((
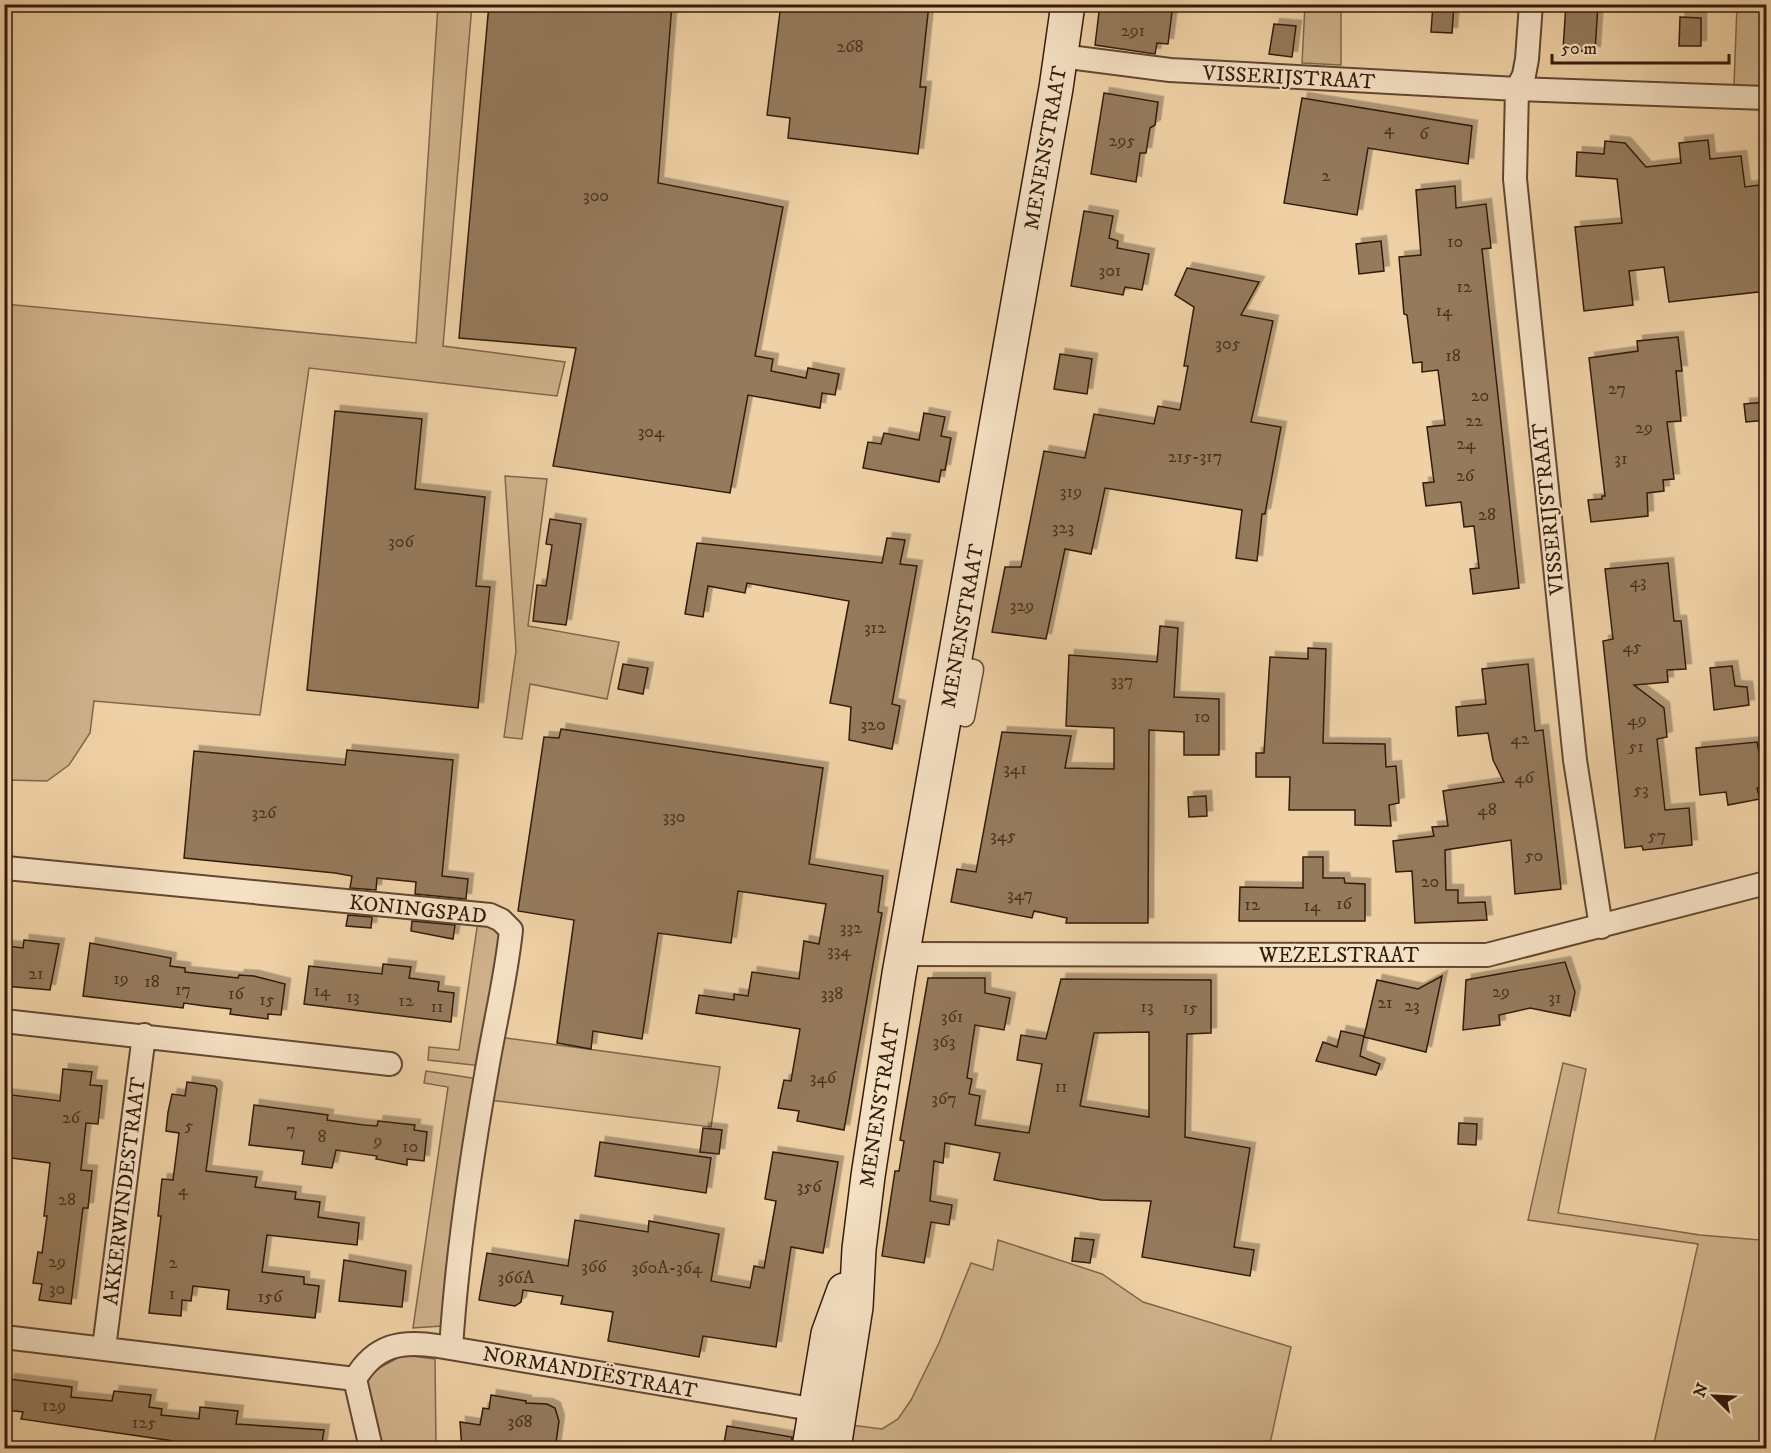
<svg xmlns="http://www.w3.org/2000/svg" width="1771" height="1453" viewBox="0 0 1771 1453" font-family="'IM FELL DW Pica',serif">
  <defs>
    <filter id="shadow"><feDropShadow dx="5.5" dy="-5.5" stdDeviation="0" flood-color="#0004"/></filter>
  </defs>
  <rect width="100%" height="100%" fill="#efd1a5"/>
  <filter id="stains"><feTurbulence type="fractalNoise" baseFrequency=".00333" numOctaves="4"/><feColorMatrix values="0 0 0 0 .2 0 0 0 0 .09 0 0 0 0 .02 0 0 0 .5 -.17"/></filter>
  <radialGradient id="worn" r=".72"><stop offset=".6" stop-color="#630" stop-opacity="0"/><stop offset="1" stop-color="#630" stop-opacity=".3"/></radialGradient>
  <path fill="#cfb28b" stroke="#81664b" stroke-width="1.5" d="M438 5H472L443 346 565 362 557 396 309 368 260 715 94 701 90 733 69 765 47 781 9 780 5 809V304L416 343Z
    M1305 5H1341V65L1302 63Z
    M1737 5H1764L1762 88 1734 85Z
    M505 476 547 479 528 626 619 642 607 699 530 684 522 739 504 737 516 651Z
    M478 921 500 931 504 940 482 1066 428 1060 429 1047 459 1050Z
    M499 1037 720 1067 711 1127 489 1100Z
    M1563 1063 1586 1069 1558 1213 1700 1235 1760 1240 1766 1206V1448H1653L1698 1244 1528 1220Z
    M426 1071 478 1079 442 1326 413 1328 448 1087 424 1083Z
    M998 1240 1102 1274 1143 1302 1291 1347 1269 1448H848L851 1425 882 1429 898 1419 911 1400 939 1343 971 1263 993 1270Z
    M403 1355 435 1359 436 1448H382L365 1380 381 1367Z"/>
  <path fill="#957a5b" stroke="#331b0b" stroke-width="1.5" fill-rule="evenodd" filter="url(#shadow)" d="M489 4H672L658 183 783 207 755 356 773 359 771 371 806 378 808 368 839 374 835 395 822 393 820 408 748 395 730 493 553 466 576 348 459 338Z
    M781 4H929L920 87H926L918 154 788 138 790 118 767 115Z
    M1100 4H1173L1168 44 1157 43 1155 54 1095 45Z
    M1433 4H1454L1452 33 1431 32Z
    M1566 4H1598L1595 52 1563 50Z
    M1680 17 1701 18V46H1679Z
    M1274 24 1296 26 1292 57 1269 54Z
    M1104 93 1158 102 1155 125 1150 128 1146 153H1140L1136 182 1091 174Z
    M1302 98 1472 126 1468 164 1368 148 1357 215 1284 203Z
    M1708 140 1710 159 1741 156 1745 187 1767 184V291L1669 302 1664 267 1629 271 1633 305 1584 311 1575 227 1622 223 1617 179 1576 176 1577 152 1604 154 1605 141 1625 143 1646 167 1681 163 1679 143Z
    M1455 186 1456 208 1486 204 1491 248 1482 249 1519 588 1473 594 1470 569 1479 568 1474 526 1464 527 1461 502 1426 506 1423 483 1434 482 1427 427 1445 425 1438 370 1422 372V362L1413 363 1407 315 1404 314 1399 257 1421 255 1416 190Z
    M1084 211 1113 216 1109 238 1118 241 1117 248 1149 254 1142 290 1125 287 1123 295 1071 286Z
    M1381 241 1384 271 1359 274 1356 244Z
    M1187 268 1259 282 1241 315 1273 321 1251 422 1281 427 1265 514H1262L1257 561 1236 558 1242 510 1105 488 1091 554 1065 549 1046 639 992 632 1005 567H1021L1044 451 1085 458 1094 414 1154 424 1158 406 1180 410 1188 366H1184L1194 307 1175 295Z
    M1678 337 1682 371H1676L1681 421 1667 422 1674 479 1663 480 1664 491 1647 493 1648 516 1591 522 1588 500 1602 499V496H1605L1589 358 1638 351 1637 341Z
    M1060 354 1092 359 1087 394 1054 389Z
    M1765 402 1767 420 1746 422 1744 404Z
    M335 411 422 419 415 489 485 497 476 586 490 587 478 708 307 690Z
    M924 413 945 417 941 436 951 438 945 470H941L939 482 863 468 868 442 881 444 884 433 919 440Z
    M550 519 581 524 566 625 533 621 537 585 546 586 552 545 546 544Z
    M887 538 905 540 900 564 917 566 892 704 900 706 892 749 849 740 851 707 830 703 849 601 747 583 745 593 708 586 703 617 685 614 697 543 882 563Z
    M1668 563 1674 621H1681L1686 669 1667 670 1668 682 1634 685 1664 708 1667 737 1657 739 1665 810 1689 808 1692 845 1643 850 1642 846 1625 848 1603 641 1613 639 1605 569Z
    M1160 626 1178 628 1174 697 1219 699V755H1184V732L1149 730 1148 923H1066L1067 918 1034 911 1032 918 951 902 957 869 976 872 1002 732 1071 736 1065 768 1114 769V728L1066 726 1069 655 1157 662Z
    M1308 648 1326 649 1323 743 1385 744 1386 767 1396 766 1399 803 1389 805 1391 826 1355 825V810H1289L1290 777H1256V753H1264L1270 657 1308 659Z
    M623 664 648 668 643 694 618 689Z
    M1528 664 1535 731 1543 730 1561 889 1515 894 1511 840 1445 850 1446 890H1458V903L1485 902 1487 920 1415 923 1412 871 1396 872 1393 841 1434 836 1432 827 1448 826 1443 791 1504 782 1493 760 1488 733 1458 736 1456 707 1486 704 1482 669Z
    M1732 666 1735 686 1747 687 1749 705 1714 710 1710 668Z
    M561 729 823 768 809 864 883 876 878 912 882 913 844 1130 797 1121 799 1111 778 1108 784 1080 791 1081 800 1029 696 1013 699 995 734 1000V994L748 996 752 972 799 979 804 941 819 944 826 904 738 891 731 943 658 933 642 1039 593 1031 591 1049 557 1043 574 920 518 911 544 737 559 738Z
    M1757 742 1766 786 1757 788 1760 799 1728 805 1726 792 1700 795 1696 748Z
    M347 750 453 760 442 876 468 879 466 899 415 894 416 882 377 878 376 890 350 888 352 876 335 873 184 858 194 751 345 765Z
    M1206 796 1207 816 1189 817 1188 797Z
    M1303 857H1323V878H1344L1345 883 1365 884V921H1239L1240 887 1303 888Z
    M348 915 372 917 371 928 346 926Z
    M412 921 455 925 453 939 411 931Z
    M24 940 59 944 50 990 4 986V950H7L8 946 23 948Z
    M90 943 171 958 170 966 185 968V972L238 978 239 975 254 976 285 984 281 1015 268 1014V1019L230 1014 231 1009 205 1006 184 1003 183 1008 83 996Z
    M1565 962 1575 992 1570 1016 1530 1008 1499 1015 1500 1025 1463 1030 1466 980Z
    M383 964 411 967 409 978 439 982 438 991 454 993 451 1022 304 1004 309 966 382 974Z
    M1442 976 1426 1052 1364 1037 1377 980 1418 989Z
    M928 978H985V993L1010 998 1004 1030 975 1025 967 1078 972 1079 969 1094 980 1096 975 1125 1029 1133 1042 1064 1017 1060 1021 1035 1046 1039 1061 979 1211 980V1033L1187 1034 1185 1137 1250 1148 1234 1247 1254 1250 1250 1276 1142 1257 1151 1201 1101 1200 994 1180 1000 1153 945 1143 943 1163 934 1161 930 1201 952 1205 949 1225 931 1222 924 1263 882 1256 895 1171H899L904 1141 900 1140ZM1149 1032V1117L1080 1106 1094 1033Z
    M1341 1031 1364 1036 1360 1056 1380 1064 1376 1075 1316 1061 1323 1042 1337 1047Z
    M63 1069 92 1072 90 1085 102 1086 98 1124 86 1123 81 1170 92 1171 88 1208H83L71 1304 39 1300 42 1284 33 1283 38 1252 42 1253 47 1216H44L50 1163 4 1157V1094L60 1101Z
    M187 1082 215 1086 217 1089 206 1171 257 1177 255 1187 296 1192 295 1199 320 1202 318 1217 359 1223 357 1245 267 1235 262 1272 304 1277V1284L319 1286 315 1318 227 1309 229 1290 193 1286 191 1301 182 1300 181 1316 149 1313 161 1216H158L162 1179 173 1180 179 1133 166 1131 168 1112 172 1094 185 1096Z
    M254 1105 328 1115 327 1120 364 1125 377 1126 378 1121 415 1125 414 1130 427 1132 424 1161 407 1159V1165L376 1159 377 1156 336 1150 332 1168 302 1164 304 1151 249 1145Z
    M1459 1123 1477 1124 1476 1145 1458 1144Z
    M703 1128 722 1130 719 1154 700 1152Z
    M600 1142 711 1158 706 1193 595 1176Z
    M773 1152 838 1162 823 1253 791 1247 776 1347 703 1336 699 1357 608 1341 613 1312 561 1304 563 1296 523 1290 521 1302 515 1306 479 1300 487 1253 568 1266 575 1220 648 1232 649 1221 719 1234 711 1281 750 1288 754 1266 764 1268 776 1201 765 1199Z
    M1075 1238 1094 1240 1090 1263 1072 1261Z
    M344 1260 406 1271 402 1307 339 1301Z
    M9 1379 72 1387 71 1397 112 1401 114 1391 151 1395 149 1407 162 1409 161 1415 199 1419 200 1407 238 1411 236 1424 324 1430 321 1449H172L173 1441 21 1419 23 1412 6 1410Z
    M491 1395 526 1401V1403L547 1404 555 1408 559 1421 555 1449H462L460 1422 480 1425 483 1408 489 1409Z
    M727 1426 792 1437 791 1449H723Z"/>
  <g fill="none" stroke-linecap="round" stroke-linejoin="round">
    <defs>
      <path id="pedestrian" d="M969 668 974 669 965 717 959 715Z"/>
      <path id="minor" d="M1531 4 1527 59 1524 75 1517 89 1515 179 1575 760 1601 927
        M1061 56 1170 70 1517 89 1766 98
        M6 868 490 915 501 920 511 930C506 979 494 1026 486 1075 470 1166 457 1256 451 1348
        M903 954 1487 955 1766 883
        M4 1021 390 1064
        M4 1337 355 1379
        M104 1348 144 1035
        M371 1448 355 1379C375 1345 401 1340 438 1346L829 1412"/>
      <path id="secondary" d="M809 1448 828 1334 844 1290
        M834 1448 856 1307 859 1249 868 1176 899 974 1056 88 1068 4"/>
    </defs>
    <use href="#pedestrian" stroke="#624832" stroke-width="21"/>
    <use href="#minor" stroke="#624832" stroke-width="26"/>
    <use href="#secondary" stroke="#331b0b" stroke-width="36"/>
    <use href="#pedestrian" stroke="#f5e1c4" stroke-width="18"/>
    <use href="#minor" stroke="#f5e1c4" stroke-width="22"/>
    <use href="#secondary" stroke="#f5e1c4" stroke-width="33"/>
  </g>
  <g text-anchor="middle" stroke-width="4.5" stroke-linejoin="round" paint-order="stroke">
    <g font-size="18" fill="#4c331f">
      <text x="1133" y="36">291</text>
      <text x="850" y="52">268</text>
      <text x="1389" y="134">4</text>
      <text x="1424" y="139">6</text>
      <text x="1122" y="146">295</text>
      <text x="1326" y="181">2</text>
      <text x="596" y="201">300</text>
      <text x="1455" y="247">10</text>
      <text x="1110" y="276">301</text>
      <text x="1464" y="292">12</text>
      <text x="1444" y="316">14</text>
      <text x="1228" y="349">305</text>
      <text x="1453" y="361">18</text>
      <text x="1617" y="394">27</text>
      <text x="1480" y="401">20</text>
      <text x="1474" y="426">22</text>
      <text x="1644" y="433">29</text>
      <text x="651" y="437">304</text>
      <text x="1466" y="449">24</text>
      <text x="1195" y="462">215-317</text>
      <text x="1621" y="464">31</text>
      <text x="1465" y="481">26</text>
      <text x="1071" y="497">319</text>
      <text x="1487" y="520">28</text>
      <text x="1063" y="533">323</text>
      <text x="401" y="547">306</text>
      <text x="1638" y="587">43</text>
      <text x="1022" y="611">329</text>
      <text x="875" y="633">312</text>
      <text x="1632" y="652">45</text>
      <text x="1122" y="686">337</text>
      <text x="1202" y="722">10</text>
      <text x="1637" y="725">49</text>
      <text x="873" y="730">320</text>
      <text x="1520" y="744">42</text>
      <text x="1636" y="752">51</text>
      <text x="1015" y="774">341</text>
      <text x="1524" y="783">46</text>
      <text x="1641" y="795">53</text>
      <text x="1487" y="815">48</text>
      <text x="264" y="818">326</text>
      <text x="674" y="822">330</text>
      <text x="1003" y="841">345</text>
      <text x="1657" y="841">57</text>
      <text x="1534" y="861">50</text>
      <text x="1430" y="887">20</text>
      <text x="1020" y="900">347</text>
      <text x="1344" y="909">16</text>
      <text x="1252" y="910">12</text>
      <text x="1312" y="911">14</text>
      <text x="851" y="933">332</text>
      <text x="839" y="956">334</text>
      <text x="36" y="979">21</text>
      <text x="121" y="984">19</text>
      <text x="152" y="987">18</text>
      <text x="183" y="995">17</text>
      <text x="322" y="996">14</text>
      <text x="1501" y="997">29</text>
      <text x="236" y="999">16</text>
      <text x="832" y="999">338</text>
      <text x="353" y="1002">13</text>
      <text x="1555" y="1003">31</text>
      <text x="267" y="1005">15</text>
      <text x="406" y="1006">12</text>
      <text x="1385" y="1008">21</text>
      <text x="1412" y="1011">23</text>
      <text x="437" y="1012">11</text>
      <text x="1147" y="1012">13</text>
      <text x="1190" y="1013">15</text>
      <text x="952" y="1022">361</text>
      <text x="944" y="1047">363</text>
      <text x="823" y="1083">346</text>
      <text x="1061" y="1092">11</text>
      <text x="944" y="1104">367</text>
      <text x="71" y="1123">26</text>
      <text x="189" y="1131">5</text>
      <text x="291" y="1135">7</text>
      <text x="322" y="1142">8</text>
      <text x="378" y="1146">9</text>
      <text x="410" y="1152">10</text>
      <text x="809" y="1192">356</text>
      <text x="183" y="1195">4</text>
      <text x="67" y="1205">28</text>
      <text x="57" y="1267">29</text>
      <text x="173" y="1268">2</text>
      <text x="594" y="1272">366</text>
      <text x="667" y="1273">360A-364</text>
      <text x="516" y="1283">366A</text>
      <text x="57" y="1294">30</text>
      <text x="172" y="1299">1</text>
      <text x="270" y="1302">156</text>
      <text x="54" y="1411">129</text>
      <text x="520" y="1427">368</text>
      <text x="144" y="1428">125</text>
    </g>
    <g font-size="21" fill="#331b0b" stroke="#f5e1c4">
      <text transform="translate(1289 77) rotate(3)" y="7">VISSERIJSTRAAT</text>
      <text transform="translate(1045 148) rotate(-80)" y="7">MENENSTRAAT</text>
      <text transform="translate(1548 509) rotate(-96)" y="7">VISSERIJSTRAAT</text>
      <text transform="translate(962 626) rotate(-80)" y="7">MENENSTRAAT</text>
      <text transform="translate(418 909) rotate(6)" y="7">KONINGSPAD</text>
      <text x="1339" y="962">WEZELSTRAAT</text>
      <text transform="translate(879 1105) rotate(-81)" y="7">MENENSTRAAT</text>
      <text transform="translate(124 1191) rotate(-83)" y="7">AKKERWINDESTRAAT</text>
      <text transform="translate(590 1372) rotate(10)" y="7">NORMANDIËSTRAAT</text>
    </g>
  </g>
  <rect width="1771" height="1453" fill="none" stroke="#efd1a5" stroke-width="24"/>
  <rect x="6" y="6" width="1759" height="1441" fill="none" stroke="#331b0b" stroke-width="3"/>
  <rect x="12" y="12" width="1747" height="1429" fill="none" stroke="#331b0b" stroke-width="1.5"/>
  <g transform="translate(1714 1396) rotate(294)" stroke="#f5e1c4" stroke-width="4.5" paint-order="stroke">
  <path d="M0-4.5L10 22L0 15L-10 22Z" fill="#331b0b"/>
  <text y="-9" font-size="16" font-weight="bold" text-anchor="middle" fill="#331b0b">N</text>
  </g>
  <path d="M1552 54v9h177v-9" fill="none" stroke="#331b0b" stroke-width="3"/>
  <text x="1561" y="54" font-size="18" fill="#331b0b" stroke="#f5e1c4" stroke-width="4.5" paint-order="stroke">50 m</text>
  <rect width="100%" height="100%" filter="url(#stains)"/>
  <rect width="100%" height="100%" fill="url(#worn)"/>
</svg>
))
Task details: In the entries above, find the line with "M1075 1238 1094 1240 1090 1263 1072 1261Z" and the line with "M1061 56 1170 70 1517 89 1766 98", then restate word for word both of them and every line between, with nothing more.

Solved exercise:
    M1075 1238 1094 1240 1090 1263 1072 1261Z
    M344 1260 406 1271 402 1307 339 1301Z
    M9 1379 72 1387 71 1397 112 1401 114 1391 151 1395 149 1407 162 1409 161 1415 199 1419 200 1407 238 1411 236 1424 324 1430 321 1449H172L173 1441 21 1419 23 1412 6 1410Z
    M491 1395 526 1401V1403L547 1404 555 1408 559 1421 555 1449H462L460 1422 480 1425 483 1408 489 1409Z
    M727 1426 792 1437 791 1449H723Z"/>
  <g fill="none" stroke-linecap="round" stroke-linejoin="round">
    <defs>
      <path id="pedestrian" d="M969 668 974 669 965 717 959 715Z"/>
      <path id="minor" d="M1531 4 1527 59 1524 75 1517 89 1515 179 1575 760 1601 927
        M1061 56 1170 70 1517 89 1766 98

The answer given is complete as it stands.